Saturday, 28 October 2006

Providing for the serf-owning class

I've been reading Sir Humphrey's Legacy, a new book from the IEA.

Neil Record's argument is that:

Official estimates of public sector pension liabilities do not use sound accounting or actuarial methodology and, as such, they woefully underestimate the true liabilities that taxpayers owe to public sector workers in the form of future pensions.
Shockingly, Mr Record thinks that the real liability is £1,025 billion - £1,025,000,000,000 in real money. The government says that the liability is only (!) £530 billion.

This means that the employer's contribution to public sector pensions represents a far larger addition to the basic payroll cost than we would have expected:

When calculated correctly, the cost of pensions in the public sector varies from 35 per cent of salary for male teachers to 72 per cent of salary for policewomen.
In the book's commentary, Nick Silver, an actuary, thinks that even Mr Record has underestimated the costs when we make certain adjustments to do with tax rates. If you are a standard rate taxpayer, a typical civil servant's pension contribution is costing you 47.9 percent on top of the basic salary cost of your "servant". (36 percent using Mr Record's method.)

Mr Silver gives these figures for 2005:

Public Sector pensions

Liabilities £1,025 billion
Assets nil
Members (in millions) 6.7

Private Sector pensions

Liabilities
£1,070 billion
Assets £630 billion
Members (in millions) 14.9

The private sector is almost 60% "funded"; the public sector is unfunded.

The new FRS17 accounting standard now makes companies incorporate pension fund assets and liabilities into their balance sheets. That's why British Airways has been described as a dodgy pension scheme that also flies a few jets. Actually, it's now a dodgy Christophobic pension scheme that also flies a few jets! To be fair, this isn't entirely the fault of BA or of other companies with huge pension deficits. A big chunk of the problem is Gordon Brown's tax raid on pension funds made as soon as Labour came into office in 1997. Reversing that would fix most of the problem for the private sector.

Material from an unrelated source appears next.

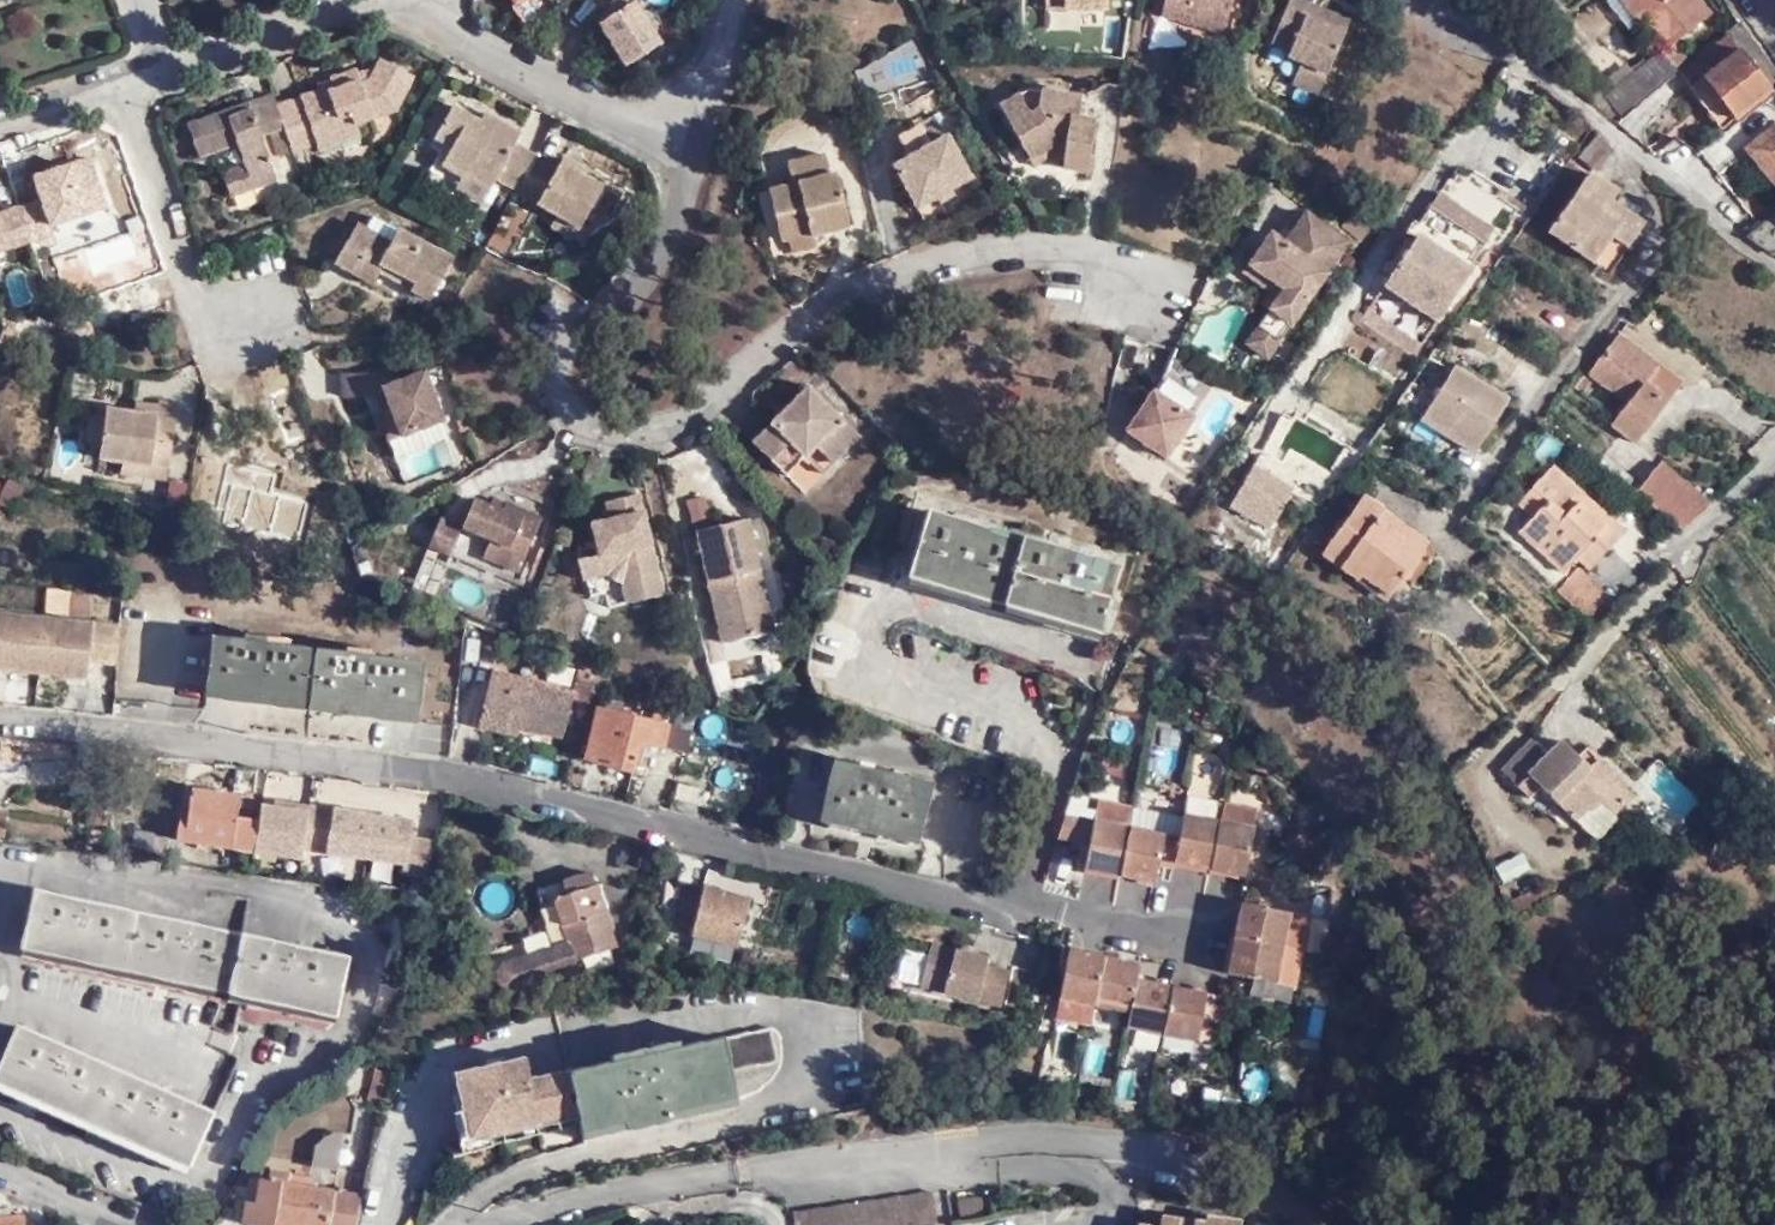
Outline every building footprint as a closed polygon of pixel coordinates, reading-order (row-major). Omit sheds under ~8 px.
[(615,15),(645,60),(671,42),(642,0),(637,0),(615,15)] [(1163,17),(1226,35),(1236,0),(1168,0),(1163,17)] [(1290,52),(1286,59),(1302,67),(1297,79),(1320,90),(1349,24),(1296,0),(1291,0),(1278,28),(1296,38),(1290,52)] [(1634,21),(1640,17),(1662,46),(1707,9),(1700,0),(1618,0),(1634,21)] [(1271,42),(1290,52),(1296,38),(1278,28),(1271,42)] [(1686,58),(1674,68),(1687,82),(1697,74),(1729,115),(1766,86),(1722,29),(1686,58)] [(1601,43),(1584,64),(1605,89),(1622,110),(1624,112),(1674,68),(1686,58),(1674,43),(1661,52),(1656,47),(1629,67),(1617,52),(1601,43)] [(321,85),(279,100),(294,145),(315,138),(319,145),(359,130),(357,120),(394,106),(414,71),(381,55),(376,67),(359,71),(357,66),(332,75),(335,86),(324,90),(321,85)] [(1717,122),(1729,115),(1697,74),(1687,82),(1717,122)] [(1030,83),(1001,99),(1031,151),(1058,138),(1066,139),(1065,164),(1089,165),(1096,116),(1080,113),(1083,89),(1030,83)] [(542,149),(544,145),(522,135),(525,129),(499,116),(503,107),(463,88),(443,128),(458,137),(448,156),(468,167),(497,181),(501,170),(524,181),(542,149)] [(1589,103),(1609,121),(1622,110),(1605,89),(1589,103)] [(294,145),(279,100),(276,92),(189,119),(203,155),(237,144),(243,162),(222,169),(230,194),(277,179),(263,137),(273,134),(279,154),(295,150),(294,145)] [(954,190),(973,179),(937,116),(900,137),(912,158),(896,167),(919,209),(938,198),(954,190)] [(1767,150),(1774,144),(1774,123),(1774,121),(1755,135),(1767,150)] [(1589,134),(1577,151),(1595,164),(1607,146),(1589,134)] [(1767,150),(1774,161),(1774,144),(1767,150)] [(816,226),(818,231),(854,221),(835,147),(792,158),(797,179),(775,184),(787,233),(796,231),(816,226)] [(542,149),(524,181),(523,184),(560,204),(586,217),(611,178),(573,158),(567,163),(542,149)] [(1582,165),(1542,221),(1608,269),(1643,221),(1609,196),(1614,188),(1582,165)] [(1433,320),(1469,268),(1466,266),(1510,205),(1501,198),(1506,192),(1473,169),(1469,174),(1457,166),(1417,220),(1413,216),(1408,224),(1416,229),(1379,281),(1433,320)] [(489,193),(497,181),(468,167),(461,179),(489,193)] [(1747,185),(1735,194),(1751,213),(1763,204),(1747,185)] [(954,190),(938,198),(942,206),(957,197),(954,190)] [(1510,205),(1521,212),(1526,206),(1506,192),(1501,198),(1510,205)] [(586,217),(560,204),(555,215),(580,228),(586,217)] [(22,208),(0,215),(0,256),(35,244),(22,208)] [(1762,218),(1744,232),(1770,251),(1774,249),(1774,209),(1762,218)] [(1256,322),(1277,337),(1348,240),(1306,210),(1297,222),(1286,237),(1276,230),(1271,227),(1249,259),(1284,283),(1256,322)] [(397,231),(360,211),(337,254),(377,273),(383,259),(419,277),(415,286),(435,296),(439,287),(461,248),(404,218),(397,231)] [(1287,215),(1276,230),(1286,237),(1297,222),(1287,215)] [(820,243),(818,231),(816,226),(796,231),(801,247),(820,243)] [(1363,304),(1355,315),(1408,354),(1417,342),(1363,304)] [(1264,353),(1277,337),(1256,322),(1244,337),(1264,353)] [(1643,378),(1659,360),(1621,327),(1588,366),(1626,397),(1608,419),(1632,439),(1653,413),(1643,403),(1655,388),(1643,378)] [(1682,380),(1659,360),(1643,378),(1655,388),(1668,397),(1682,380)] [(1504,398),(1450,362),(1417,411),(1471,445),(1504,398)] [(347,369),(347,392),(390,391),(393,405),(383,408),(391,437),(446,417),(430,369),(398,380),(394,369),(347,369)] [(1163,461),(1195,413),(1148,383),(1117,431),(1163,461)] [(856,432),(803,386),(750,442),(787,473),(815,444),(833,459),(856,432)] [(1653,413),(1668,397),(1655,388),(1643,403),(1653,413)] [(138,389),(134,404),(157,408),(160,394),(138,389)] [(157,408),(134,404),(105,400),(98,449),(100,451),(120,453),(173,463),(183,398),(160,394),(157,408)] [(173,463),(120,453),(118,467),(170,475),(173,463)] [(1577,497),(1582,490),(1549,460),(1515,496),(1530,510),(1516,523),(1559,563),(1571,551),(1588,564),(1602,550),(1587,535),(1601,519),(1577,497)] [(1658,461),(1632,489),(1679,529),(1708,501),(1658,461)] [(1296,486),(1252,462),(1225,506),(1272,531),(1296,486)] [(163,507),(185,511),(189,486),(168,482),(163,507)] [(662,589),(638,487),(604,495),(608,511),(589,516),(596,549),(576,553),(581,573),(585,572),(589,590),(600,587),(605,590),(608,601),(662,589)] [(1362,490),(1316,550),(1382,599),(1426,538),(1362,490)] [(1622,528),(1582,490),(1577,497),(1601,519),(1587,535),(1602,550),(1622,528)] [(430,549),(453,558),(463,531),(528,556),(544,518),(494,498),(490,506),(474,500),(463,529),(441,520),(430,549)] [(747,512),(695,524),(722,637),(773,625),(747,512)] [(939,517),(920,581),(1113,637),(1128,573),(939,517)] [(1574,567),(1551,591),(1589,626),(1612,600),(1574,567)] [(81,679),(83,659),(111,662),(112,626),(87,624),(87,623),(0,614),(0,670),(81,679)] [(211,641),(203,700),(413,726),(418,669),(211,641)] [(579,711),(585,713),(590,693),(604,696),(608,682),(611,672),(581,664),(572,700),(570,709),(579,711)] [(492,673),(476,727),(518,741),(522,729),(562,742),(570,709),(572,700),(492,673)] [(600,712),(617,716),(621,702),(604,698),(600,712)] [(649,709),(646,723),(661,727),(664,712),(649,709)] [(597,711),(583,765),(632,776),(640,746),(662,752),(666,730),(666,728),(661,727),(646,723),(617,716),(600,712),(597,711)] [(686,734),(666,730),(662,752),(680,756),(686,734)] [(1590,769),(1579,758),(1564,744),(1549,759),(1533,744),(1504,772),(1531,799),(1541,792),(1569,819),(1583,806),(1591,811),(1602,803),(1614,815),(1633,797),(1599,761),(1590,769)] [(637,770),(662,775),(666,757),(642,751),(637,770)] [(1588,751),(1579,758),(1590,769),(1599,761),(1588,751)] [(1120,775),(1130,776),(1133,753),(1124,754),(1120,775)] [(833,766),(819,822),(913,845),(927,790),(833,766)] [(1214,815),(1249,821),(1254,802),(1218,794),(1214,815)] [(1089,817),(1122,822),(1125,801),(1093,795),(1089,817)] [(178,814),(174,846),(250,854),(255,823),(235,821),(235,801),(186,796),(185,813),(178,814)] [(259,801),(255,823),(250,854),(301,861),(308,807),(259,801)] [(1122,822),(1114,870),(1148,877),(1151,862),(1152,853),(1157,829),(1157,827),(1161,808),(1125,801),(1122,822)] [(1618,819),(1614,815),(1602,803),(1591,811),(1583,806),(1569,819),(1592,843),(1618,819)] [(662,815),(686,822),(689,810),(665,804),(662,815)] [(1214,815),(1178,808),(1177,810),(1173,830),(1173,831),(1169,856),(1169,857),(1204,863),(1214,815)] [(1249,821),(1214,815),(1204,863),(1240,871),(1249,821)] [(1081,864),(1114,870),(1122,822),(1089,817),(1081,864)] [(1173,831),(1173,830),(1157,827),(1157,829),(1152,853),(1169,856),(1173,831)] [(1169,857),(1169,856),(1152,853),(1151,862),(1167,865),(1169,857)] [(1522,853),(1495,867),(1503,882),(1530,869),(1522,853)] [(560,938),(564,956),(605,950),(594,874),(562,879),(563,892),(552,893),(560,938)] [(1079,892),(1106,899),(1110,883),(1082,877),(1079,892)] [(691,936),(737,948),(749,899),(686,883),(676,919),(693,924),(691,936)] [(1287,904),(1236,896),(1230,933),(1279,941),(1298,945),(1306,908),(1287,904)] [(338,1020),(349,961),(34,898),(23,959),(338,1020)] [(1279,941),(1230,933),(1222,966),(1272,974),(1291,978),(1298,945),(1279,941)] [(565,964),(564,956),(560,938),(480,951),(471,955),(472,966),(482,975),(492,977),(565,964)] [(988,957),(930,943),(919,987),(1000,1008),(1009,971),(986,965),(988,957)] [(1100,952),(1066,945),(1057,993),(1053,1014),(1087,1021),(1091,1000),(1100,952)] [(1134,959),(1100,952),(1091,1000),(1125,1007),(1131,974),(1134,959)] [(1168,980),(1131,974),(1125,1007),(1123,1021),(1139,1025),(1136,1041),(1155,1045),(1159,1029),(1168,980)] [(1195,1036),(1204,988),(1168,980),(1159,1029),(1195,1036)] [(1221,992),(1204,988),(1195,1036),(1212,1039),(1221,992)] [(773,1034),(577,1073),(595,1135),(631,1129),(634,1136),(678,1126),(675,1117),(696,1113),(687,1078),(728,1072),(734,1106),(742,1103),(737,1075),(780,1065),(773,1034)] [(93,1133),(197,1176),(221,1116),(90,1063),(17,1035),(0,1082),(0,1095),(93,1133)] [(470,1139),(575,1117),(568,1074),(530,1080),(525,1062),(458,1076),(470,1139)] [(696,1113),(734,1106),(728,1072),(687,1078),(696,1113)] [(577,1073),(568,1074),(575,1117),(577,1127),(583,1126),(586,1137),(595,1135),(577,1073)] [(365,1112),(376,1113),(382,1083),(371,1078),(365,1112)] [(254,1223),(262,1224),(275,1224),(277,1222),(292,1224),(357,1224),(362,1198),(287,1183),(289,1173),(263,1167),(257,1202),(254,1223)] [(784,1212),(787,1224),(925,1224),(932,1224),(926,1190),(784,1212)] [(978,1193),(953,1199),(959,1220),(983,1217),(981,1208),(978,1193)] [(239,1220),(254,1223),(257,1202),(244,1201),(239,1220)] [(16,1221),(2,1224),(0,1210),(0,1224),(17,1224),(16,1221)] [(1234,1224),(1235,1217),(1203,1212),(1202,1220),(1157,1212),(1155,1224),(1133,1222),(1132,1224),(1240,1224),(1234,1224)]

But Gordon needs all that cash to pay for the massive public sector benefits. Look at Mr Silver's chart again. Divide £1,025 billion by 6.7 million. The average pension liability per "public" worker is £152,915. In the private sector it's £71,812. The public sector pension costs are so much higher because the benefits far exceed those typically found in the private sector.

Does any of this matter - apart from the damned unfairness of the whole thing? After all, the government can just pay future pensions at the time out of current taxation. I think it does matter. An aging population implies extraordinarily high levels of taxation in the future. We should be treated like adults and be told the true size of the liabilities that are being incurred. The private sector must disclose almost everything. Why won't the government?

1 comment:

David Farrer said...

Comments made on previous template:

Bob Doney
"do they mean the old (sensible) British one 1,000,000,000,000 or the new (nonsensical) American one 100,000,000?"

You dropped a nought. In Newspeak a billion is one thousand million -1,000,000,000. A trillion is a thousand billion - 1,000,000,000,000.
31 October 2006, 00:24:37 GMT – Like – Reply

David Farrer
Michael

I think that the US definition is almost always used nowadays. If the IEA were using the old British meaning the public sector pension pot per person would be astronomical!
30 October 2006, 22:10:46 GMT – Like – Reply

Michael
By the way, I meant to ask, when the Government use billion, do they mean the old (sensible) British one 1,000,000,000,000 or the new (nonsensical) American one 100,000,000?
30 October 2006, 20:08:51 GMT – Like – Reply

Michael
It was 30% in 2005.

http://business.scotsman.com/topics.cfm?tid=216&id=1929392005

And the public sector is 50% of the economy.
30 October 2006, 20:06:53 GMT – Like – Reply

james higham
No votes in it and they aren't accountable. Why do something if you can't be had up for it?
29 October 2006, 17:47:50 GMT – Like – Reply

Bill (Scotland)
Why won't the government?

No votes in it, old boy, specially in a country with one adult, one vote. I can't remember the exact percentage of people in Scotland who in one way or another are in the employ of the State, but I know it is pretty substantial and in the area I live in (Highland) pretty huge, overall much higher than in the rest of the UK. It's why Labour has been in power in places like Glasgow, Newcastle, Manchester for a LONG time. Did you see the actuarial calcs last week about the true effect of the changes immediately after the '97 election to tax relief on dividends and how this affected private pension funds; previous calcs implied an effect of about 40bn or so, whereas the new assessment is that it has been at least 100bn; thank goodness my pension is not UK-based. The high-profile issue of MP index-linked pensions on an extremely generous basis is only the tip of a massive time-bomb for the future financing of 'UK Inc'.